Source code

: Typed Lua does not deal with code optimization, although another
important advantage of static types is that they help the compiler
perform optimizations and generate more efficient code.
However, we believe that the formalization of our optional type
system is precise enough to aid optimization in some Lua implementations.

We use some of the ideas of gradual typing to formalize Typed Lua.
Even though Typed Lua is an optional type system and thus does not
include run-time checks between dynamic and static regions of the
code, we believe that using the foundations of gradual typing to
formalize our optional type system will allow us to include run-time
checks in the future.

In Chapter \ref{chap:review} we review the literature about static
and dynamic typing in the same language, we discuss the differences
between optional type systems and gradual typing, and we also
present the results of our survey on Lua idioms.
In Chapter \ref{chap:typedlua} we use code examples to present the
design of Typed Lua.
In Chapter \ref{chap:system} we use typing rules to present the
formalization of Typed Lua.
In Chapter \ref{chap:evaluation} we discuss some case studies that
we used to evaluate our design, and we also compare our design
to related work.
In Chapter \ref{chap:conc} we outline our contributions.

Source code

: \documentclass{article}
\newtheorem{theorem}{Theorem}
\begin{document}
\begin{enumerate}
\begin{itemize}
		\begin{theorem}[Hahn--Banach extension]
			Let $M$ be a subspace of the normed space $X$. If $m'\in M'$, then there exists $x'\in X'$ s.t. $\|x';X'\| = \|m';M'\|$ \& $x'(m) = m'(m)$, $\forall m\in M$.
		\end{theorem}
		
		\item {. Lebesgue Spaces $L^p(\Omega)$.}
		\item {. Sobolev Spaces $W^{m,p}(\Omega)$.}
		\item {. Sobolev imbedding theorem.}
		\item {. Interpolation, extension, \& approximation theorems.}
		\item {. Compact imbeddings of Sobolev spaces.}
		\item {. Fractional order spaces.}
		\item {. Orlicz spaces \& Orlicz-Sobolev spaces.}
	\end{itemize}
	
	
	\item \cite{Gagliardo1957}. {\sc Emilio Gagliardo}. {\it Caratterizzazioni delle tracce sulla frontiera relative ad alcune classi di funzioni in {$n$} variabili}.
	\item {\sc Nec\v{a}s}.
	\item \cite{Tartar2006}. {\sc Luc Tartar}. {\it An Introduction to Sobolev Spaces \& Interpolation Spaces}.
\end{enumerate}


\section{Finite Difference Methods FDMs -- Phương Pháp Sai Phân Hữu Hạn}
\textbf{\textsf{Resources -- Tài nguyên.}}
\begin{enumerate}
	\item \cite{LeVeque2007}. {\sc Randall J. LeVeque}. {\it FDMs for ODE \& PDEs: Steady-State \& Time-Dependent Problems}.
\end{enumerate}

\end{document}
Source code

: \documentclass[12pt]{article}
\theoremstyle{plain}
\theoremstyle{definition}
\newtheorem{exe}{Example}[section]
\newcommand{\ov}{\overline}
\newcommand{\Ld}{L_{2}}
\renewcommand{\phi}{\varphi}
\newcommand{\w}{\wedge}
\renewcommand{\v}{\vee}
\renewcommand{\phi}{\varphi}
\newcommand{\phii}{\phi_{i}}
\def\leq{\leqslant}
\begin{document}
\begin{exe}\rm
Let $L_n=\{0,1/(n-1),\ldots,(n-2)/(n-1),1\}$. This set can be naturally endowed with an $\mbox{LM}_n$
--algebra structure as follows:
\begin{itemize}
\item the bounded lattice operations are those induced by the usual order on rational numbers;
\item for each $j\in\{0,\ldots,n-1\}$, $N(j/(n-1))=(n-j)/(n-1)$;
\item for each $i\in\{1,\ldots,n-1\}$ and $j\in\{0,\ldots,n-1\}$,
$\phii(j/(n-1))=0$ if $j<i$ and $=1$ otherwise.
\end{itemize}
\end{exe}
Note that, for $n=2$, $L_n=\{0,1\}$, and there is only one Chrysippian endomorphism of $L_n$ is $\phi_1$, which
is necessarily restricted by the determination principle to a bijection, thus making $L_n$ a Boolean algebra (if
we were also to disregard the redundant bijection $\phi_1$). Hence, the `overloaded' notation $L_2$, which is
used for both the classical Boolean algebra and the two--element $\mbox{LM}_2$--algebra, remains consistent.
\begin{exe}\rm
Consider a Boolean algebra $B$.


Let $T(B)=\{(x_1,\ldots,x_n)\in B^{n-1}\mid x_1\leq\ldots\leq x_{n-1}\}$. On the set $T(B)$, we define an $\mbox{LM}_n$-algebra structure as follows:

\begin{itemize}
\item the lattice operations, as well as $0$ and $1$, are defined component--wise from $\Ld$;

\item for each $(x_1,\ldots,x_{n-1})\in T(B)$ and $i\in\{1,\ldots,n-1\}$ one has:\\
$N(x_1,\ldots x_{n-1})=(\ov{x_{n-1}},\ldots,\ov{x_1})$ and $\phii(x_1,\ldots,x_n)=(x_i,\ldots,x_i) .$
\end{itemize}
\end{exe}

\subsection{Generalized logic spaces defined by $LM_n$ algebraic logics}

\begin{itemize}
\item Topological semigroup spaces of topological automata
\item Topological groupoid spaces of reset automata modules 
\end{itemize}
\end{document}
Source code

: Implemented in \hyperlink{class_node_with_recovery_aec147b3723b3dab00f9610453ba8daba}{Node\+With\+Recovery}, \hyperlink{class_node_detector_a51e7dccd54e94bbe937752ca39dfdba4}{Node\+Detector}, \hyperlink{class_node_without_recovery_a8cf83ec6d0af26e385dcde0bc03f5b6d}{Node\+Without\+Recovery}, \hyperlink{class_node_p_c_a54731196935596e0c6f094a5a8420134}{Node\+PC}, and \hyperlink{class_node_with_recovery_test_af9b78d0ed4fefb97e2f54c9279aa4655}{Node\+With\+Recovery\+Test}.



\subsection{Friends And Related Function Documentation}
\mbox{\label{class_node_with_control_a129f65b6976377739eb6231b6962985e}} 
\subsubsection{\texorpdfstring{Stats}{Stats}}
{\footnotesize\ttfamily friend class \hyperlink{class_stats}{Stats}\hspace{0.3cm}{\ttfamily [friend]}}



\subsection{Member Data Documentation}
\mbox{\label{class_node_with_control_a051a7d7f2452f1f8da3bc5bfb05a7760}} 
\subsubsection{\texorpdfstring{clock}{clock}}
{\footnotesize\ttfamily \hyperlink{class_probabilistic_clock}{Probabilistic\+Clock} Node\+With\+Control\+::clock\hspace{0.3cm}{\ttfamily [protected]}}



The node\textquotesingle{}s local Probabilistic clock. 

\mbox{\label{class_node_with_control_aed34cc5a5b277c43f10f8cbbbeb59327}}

□ □ □ □ □

— TASK OBJECTIVE —
Search the entries for the word "lattice" and copy every line that has it.

— TASK OUTPUT —
\item the bounded lattice operations are those induced by the usual order on rational numbers;
\item the lattice operations, as well as $0$ and $1$, are defined component--wise from $\Ld$;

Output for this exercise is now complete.